How do I show that the equation x^5 +2x^3 -x^2 -2x -6 only has one solution without using the graphical method

Question

How do I show that the equation x^5 +2x^3 -x^2 -2x -6 only has one solution without using the graphical method? Please explain

Answer 1

simple just find out DISCRIMINANT= b^2 - 4ac

if Dis is +ve then there are two real distinct roots

if Dis is 0 then there is exactly one root.

If the discriminant is negative, there are no real roots. Rather, there are two distinct (non-real) complex roots, which are complex conjugates of each other

in your question

check for solving quintic equations and bring it in the form of
quadratic equation.

Answer 2

Interesting problem. I solved it as follows:

(1) There are no solutions for -1 < x < 1. To show this, note that if -1 < x < 1, then -1 < x^n < 1 for any integer n.
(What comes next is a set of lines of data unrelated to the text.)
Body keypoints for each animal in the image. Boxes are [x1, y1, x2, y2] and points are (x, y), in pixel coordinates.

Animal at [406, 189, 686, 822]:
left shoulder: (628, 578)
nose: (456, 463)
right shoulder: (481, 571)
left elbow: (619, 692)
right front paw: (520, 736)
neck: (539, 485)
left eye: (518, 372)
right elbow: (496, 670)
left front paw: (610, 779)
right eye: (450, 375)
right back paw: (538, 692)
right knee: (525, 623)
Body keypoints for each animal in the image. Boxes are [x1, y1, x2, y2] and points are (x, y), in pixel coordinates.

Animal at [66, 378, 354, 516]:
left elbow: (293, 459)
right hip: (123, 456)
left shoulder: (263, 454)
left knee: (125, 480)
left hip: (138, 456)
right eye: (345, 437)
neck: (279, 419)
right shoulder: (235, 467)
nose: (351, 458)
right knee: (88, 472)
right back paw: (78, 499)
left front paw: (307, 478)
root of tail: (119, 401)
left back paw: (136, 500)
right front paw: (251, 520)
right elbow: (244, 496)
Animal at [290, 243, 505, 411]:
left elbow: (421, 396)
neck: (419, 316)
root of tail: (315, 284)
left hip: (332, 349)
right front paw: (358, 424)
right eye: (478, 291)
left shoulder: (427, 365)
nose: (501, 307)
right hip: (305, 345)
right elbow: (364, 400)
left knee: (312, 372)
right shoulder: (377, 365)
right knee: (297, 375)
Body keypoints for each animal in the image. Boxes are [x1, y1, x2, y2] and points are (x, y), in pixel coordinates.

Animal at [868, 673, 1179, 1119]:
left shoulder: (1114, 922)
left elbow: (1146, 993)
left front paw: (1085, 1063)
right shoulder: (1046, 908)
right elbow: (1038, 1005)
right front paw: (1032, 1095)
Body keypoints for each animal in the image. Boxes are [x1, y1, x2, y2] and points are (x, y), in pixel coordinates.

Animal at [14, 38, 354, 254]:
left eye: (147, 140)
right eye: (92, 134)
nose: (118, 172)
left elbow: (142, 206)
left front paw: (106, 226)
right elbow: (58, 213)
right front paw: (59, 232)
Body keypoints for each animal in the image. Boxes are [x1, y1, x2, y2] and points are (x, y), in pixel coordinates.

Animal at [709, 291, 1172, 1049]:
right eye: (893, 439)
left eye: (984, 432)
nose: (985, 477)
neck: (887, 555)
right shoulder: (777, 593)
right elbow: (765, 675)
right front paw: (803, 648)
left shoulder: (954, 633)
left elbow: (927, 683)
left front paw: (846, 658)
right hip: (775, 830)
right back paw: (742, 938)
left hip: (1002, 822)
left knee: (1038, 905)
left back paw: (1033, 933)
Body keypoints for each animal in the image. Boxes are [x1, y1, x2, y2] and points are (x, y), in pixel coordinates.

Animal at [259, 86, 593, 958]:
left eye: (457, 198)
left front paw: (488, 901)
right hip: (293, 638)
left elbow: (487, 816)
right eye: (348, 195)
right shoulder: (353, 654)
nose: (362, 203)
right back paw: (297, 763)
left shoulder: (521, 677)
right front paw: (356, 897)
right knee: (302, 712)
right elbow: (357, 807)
Therefore, -1 < x^5 < 1, -1 < x^3 < 1, and 0 < x^2 <1. So, the quintic equation x^5 + 2x^3 - x^2 - 2x - 6 has to be less than 1 + 1*2 - 0*2 - (-2)*1 - 6 = 1 + 2 + 2 - 6 < 0. Therefore, this quintic is less than zero for all -1 < x < 1, proving it has no roots between -1 and 1.

(2) The equation is strictly increasing for x > 1. To show this, take the first derivative: f'(x) = 5x^4 + 6x^2 -2x -2. Since 6x^2 > 2x for all x > 1, f'(x) has to be at least 5 - 2, which is greater than zero, hence the quintic is increasing for all x > 1. Since the first step proved the quintic is less than zero for the range -1 < x < 1, we know there is exactly one root for x > 1.

(3) The equation is also strictly increasing for x < -1. Again, take the first derivative: f'(x) = 5x^4 + 6x^2 -2x -2. Since 6x^2 > 2x for all x < -1, f'(x) has to be at least 5 - 2, which is greater than zero, hence the quintic is increasing for all x < -1. Since the first step proved the quintic is less than zero for the range -1 < x < 1, we know there are no roots for x < -1.

qed!

Answer 3

the only way i will see to try this is utilising calculus. Take the spinoff and notice the place that is increasing and lowering. every time the spinoff is effective that is increasing and everywhere the spinoff is destructive that is lowering. everywhere it switches signs and indications the function has a community optimal or community minimum. evaluate the function on each of those durations and instruct that it in basic terms adjustments signs and indications one time. this might instruct that there is in basic terms one root to the function. there is not any rational root to this function, meaning that is an irrational root.

Answer 4

First- Any nth degree (here n=5) polynomial has at most n complex roots.

Second : One way would be to find all the roots
root1 = 1.395917950,
root2 = .1362911182+1.710032257*I,
root3 = -.8342500933+.8744321762*I,
root4 = -.8342500933-.8744321762*I, .
root5 = 1362911182-1.710032257*I
ie 4 complex roots, one real root. All 5 roots have been found and only one is real.